“You don’t look the part.” 6 Steps for Discussing Appearance at Work
My husband came home one day and told me that his boss casually asked him during a happy hour, “Would you be offended if I gave you the name of my stylist?” While he shrugged it off, I was mortified. The irony -- I have a blog about fashion at work, but I hadn’t even given the man who lives with me a few tips on his work ensembles! With a ‘we’re not going down like that’ attitude, our first call the next morning was to a custom suit designer.
Just as it’s wise to solicit feedback about your appearance, it’s also important to give feedback to those who report to you. I’ve spoken at many women’s events focused on image and appearance, and the question that is asked every time is, “How do I tell my [direct report or teammate] their appearance isn’t helping them in their career?” I’ve found managers are often hesitant to bring up the subject because they don’t want to say the wrong thing or insinuate the individual doesn’t know how to dress or groom themselves. Managers also struggle to articulate why image is important and how it’s tied to people’s ability to drive results.
The hardest thing about this is there’s no accounting for taste and depending on an individual’s role, the business case for upgrading their look may be different. For example, salespeople in most professional industries understand they will be heavily evaluated by potential clients based on the first impression of their attire, but may not know how to create the right look. However, a specialist in marketing, accounting, or human resources, may be of the mindset that their level of style or appearance is less critical due to their job duties, influence, or aspirations.
If you are a manager with a team member who doesn’t dress appropriately, you are not helping him or her if you avoid the issue and hope it will go away. Research shows that image is an influencing factor in evaluating employees’ ability to make good decisions, their energy for the job, and their capabilities, which in turn influence whether they can earn respect and be seen as effective over time. Leaning in to having constructive dialogue with actionable advice could make a huge impact on those whose careers are your responsibility. Here are six important steps to help you have the most effective conversation about appearance with employees or teammates.
1. Check yourself.
Simply put, make sure your perspective is the truth before approaching the subject, because the other person will ask you about the basis for the discussion. Did a credible client, peer, manager, or direct report make a comment about the person’s appearance? Do you perceive in meetings that this person’s brand is at risk because of their personal grooming or dress?

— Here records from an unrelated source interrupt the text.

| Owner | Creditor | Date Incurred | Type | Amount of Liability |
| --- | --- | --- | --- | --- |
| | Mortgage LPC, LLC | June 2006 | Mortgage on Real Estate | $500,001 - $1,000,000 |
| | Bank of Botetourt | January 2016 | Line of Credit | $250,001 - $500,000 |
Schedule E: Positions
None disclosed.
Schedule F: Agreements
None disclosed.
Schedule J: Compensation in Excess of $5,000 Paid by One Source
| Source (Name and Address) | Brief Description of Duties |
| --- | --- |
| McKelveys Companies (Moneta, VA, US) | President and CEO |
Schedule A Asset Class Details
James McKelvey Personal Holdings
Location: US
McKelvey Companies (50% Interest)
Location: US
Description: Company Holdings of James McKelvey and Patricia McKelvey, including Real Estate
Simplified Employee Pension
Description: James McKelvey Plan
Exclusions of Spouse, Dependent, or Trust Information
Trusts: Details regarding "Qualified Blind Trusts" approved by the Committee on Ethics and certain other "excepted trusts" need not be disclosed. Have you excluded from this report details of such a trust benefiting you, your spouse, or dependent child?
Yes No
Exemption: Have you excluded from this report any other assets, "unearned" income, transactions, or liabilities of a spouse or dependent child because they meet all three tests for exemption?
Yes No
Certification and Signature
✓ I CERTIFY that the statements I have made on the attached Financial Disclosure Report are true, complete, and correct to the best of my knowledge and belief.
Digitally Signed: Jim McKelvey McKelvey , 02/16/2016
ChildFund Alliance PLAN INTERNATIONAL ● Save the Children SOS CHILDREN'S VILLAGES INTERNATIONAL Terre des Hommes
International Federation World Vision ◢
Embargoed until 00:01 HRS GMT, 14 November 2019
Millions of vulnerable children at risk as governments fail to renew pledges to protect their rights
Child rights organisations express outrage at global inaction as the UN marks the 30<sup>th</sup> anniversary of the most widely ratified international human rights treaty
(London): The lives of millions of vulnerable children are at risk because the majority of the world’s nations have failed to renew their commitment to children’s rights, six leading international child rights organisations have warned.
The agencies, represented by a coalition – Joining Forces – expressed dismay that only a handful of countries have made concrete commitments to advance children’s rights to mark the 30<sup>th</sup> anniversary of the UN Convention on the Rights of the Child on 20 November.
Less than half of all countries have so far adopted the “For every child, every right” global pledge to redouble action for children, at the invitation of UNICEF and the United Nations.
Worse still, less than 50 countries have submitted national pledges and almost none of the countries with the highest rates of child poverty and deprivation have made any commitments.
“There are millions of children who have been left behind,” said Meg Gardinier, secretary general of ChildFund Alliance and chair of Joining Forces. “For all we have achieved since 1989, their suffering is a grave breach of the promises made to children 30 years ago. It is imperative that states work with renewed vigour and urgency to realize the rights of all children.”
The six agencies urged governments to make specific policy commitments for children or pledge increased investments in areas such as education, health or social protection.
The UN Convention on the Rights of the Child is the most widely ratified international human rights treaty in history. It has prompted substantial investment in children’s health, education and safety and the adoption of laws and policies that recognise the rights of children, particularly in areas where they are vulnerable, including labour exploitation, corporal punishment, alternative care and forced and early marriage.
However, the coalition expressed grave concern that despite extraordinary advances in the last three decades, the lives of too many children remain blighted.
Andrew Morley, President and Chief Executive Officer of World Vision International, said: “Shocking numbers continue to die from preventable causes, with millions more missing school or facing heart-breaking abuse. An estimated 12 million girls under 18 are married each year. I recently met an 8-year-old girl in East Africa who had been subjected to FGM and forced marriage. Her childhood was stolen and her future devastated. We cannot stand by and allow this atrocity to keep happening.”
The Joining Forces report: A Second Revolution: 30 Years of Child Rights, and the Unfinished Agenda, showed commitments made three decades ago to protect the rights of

Whatever the situation, make sure you have a clear reason and business case for starting the dialogue – and solid reasons to back it up.
2. Prepare mentally.
If you're feeling nervous, remember that feedback can be a gift, and it’s a disservice to the individual when you don’t address the issue. There’s an opportunity to build trust with the person as long as you are coming from a place of caring and a desire to help them succeed. Think about all the possible outcomes this conversation could have and what could derail it. Consider what your reactions would be to each scenario and plan how you would respond. Going through this process also helps you consider the situation even more carefully and see the other person’s point of view.
3. Do your research.
Citing research about the value and importance of appearance will provide some proof points that add more weight to the conversation. It also keeps the discussion more professional and objective. There are books upon books of hard data about how appearance influences others’ perceptions of our competence and capability, and how it affects our self-image and attitude. The article, How You Dress Really Does Matter, cites some helpful research on the subject.
4. Build the conversation on positives.
How you construct the conversation is very important in terms of building rapport. Structure the conversation so you build on the person’s strengths, particularly in the areas of communicative style. Some examples of starting points include:
“You are very experienced and influential in meetings, however, there are times when you need to match the business dress of our clients. It’s respectful to them and brings your credibility up even more.”
“I’m very excited you are in this new role; I think you’re doing a great job. I want to talk to you about how your style should evolve to advance you in your role.”
“I really appreciate your commitment and contribution to this initiative, however there are times where what you are wearing detracts from your message and the great work you are doing."
5. Gain understanding, then provide actionable advice.
After you’ve put it out there, sit back and listen. The challenges of looking the part at work can include lack of time, budget, confidence in one’s style, or a range of other issues. Truly listen to the workwear or grooming challenges this person is having and be prepared to offer help in a number of different ways, like a personal stylist. There are many options for personal styling services, both in-person and online, featured in the article, My Top Five Workwear Retailers That Style Your Wardrobe… Easily. These retailers will capitalize on time, take the guesswork out of shopping, and bring you options for any size budget. Other options include following workwear blogs, building Pinterest pages of professional outfits, and emulating someone whose professional style they admire.
6. Express gratitude and keep building the relationship.
Thank the individual for being open to the conversation, whether you’ve agreed or disagreed or identified a course of action. When he or she shows progress on their personal style, take the time to recognize it and provide reassurance they are headed in the right direction.
It's not a comfortable conversation to have. If we could all practice getting feedback from our direct supervisors and peers this could become easier over time. Leaders who are willing to be direct, forthright, and engage in difficult conversations the right way will help their employees reach their full potential.